Courtesy of Stratfort Intelligence

January 27, 2011

“Let’s use the Iranian rising of 1979 as a model. It had many elements involved, from Communists, to liberals to moderate Muslims, and of course the radicals. All of them were united in hating the Shah, but not in anything else.

The Western press did not understand the mixture and had its closest ties with the liberals, for the simple reason that they were the most Western and spoke English. For a very long time they thought these liberals were in control of the revolution.

For its part, the intelligence community did not have good sources among the revolutionaries but relied on SAVAK, the Shah’s security service, for intelligence. SAVAK neither understood what was happening, nor was it prepared to tell the CIA. The CIA suspected the major agent was the small Communist Party, because that was the great fear at that time — namely, that the Soviets were engineering a plot to seize Iran and control the Persian Gulf.

Meanwhile, Western human rights groups painted the Shah as a monster and saw this as a popular democratic rising.

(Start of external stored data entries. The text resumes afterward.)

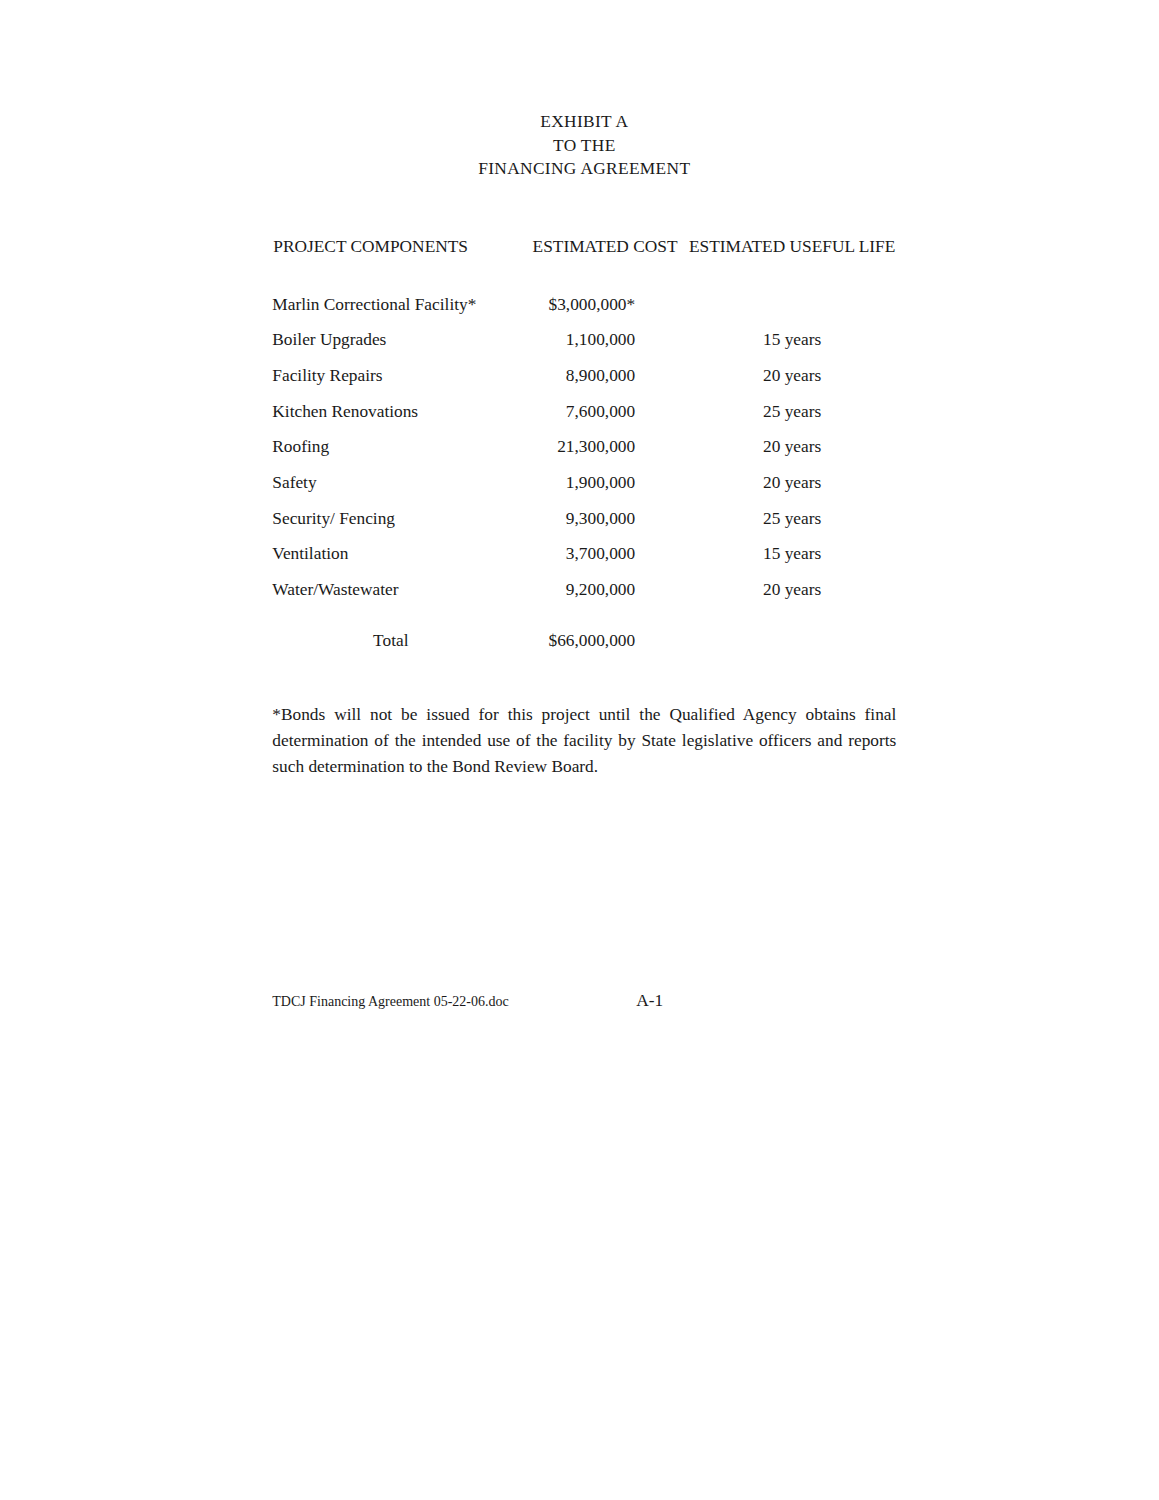EXHIBIT A
TO THE
FINANCING AGREEMENT
| PROJECT COMPONENTS | ESTIMATED COST | ESTIMATED USEFUL LIFE |
| --- | --- | --- |
| Marlin Correctional Facility* | $3,000,000* | |
| Boiler Upgrades | 1,100,000 | 15 years |
| Facility Repairs | 8,900,000 | 20 years |
| Kitchen Renovations | 7,600,000 | 25 years |
| Roofing | 21,300,000 | 20 years |
| Safety | 1,900,000 | 20 years |
| Security/ Fencing | 9,300,000 | 25 years |
| Ventilation | 3,700,000 | 15 years |
| Water/Wastewater | 9,200,000 | 20 years |
| Total | $66,000,000 | |
*Bonds will not be issued for this project until the Qualified Agency obtains final determination of the intended use of the facility by State legislative officers and reports such determination to the Bond Review Board.
TDCJ Financing Agreement 05-22-06.doc A-1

Western human rights and democracy groups, funded by the U.S. government and others, were standing by to teach people like Bani Sadr to create a representative democracy.

Bani Sadr was the first post-Shah president. He was a moderate Islamist and democrat; he also had no power whatsoever. The people who were controlling the revolution were those around Ayatollah Khomeini, who were used by the liberals as a screen to keep the United States quiet until the final moment came and they seized control. ”

Egypt is for sure a conundrum. Global affairs are not as calm as they seem.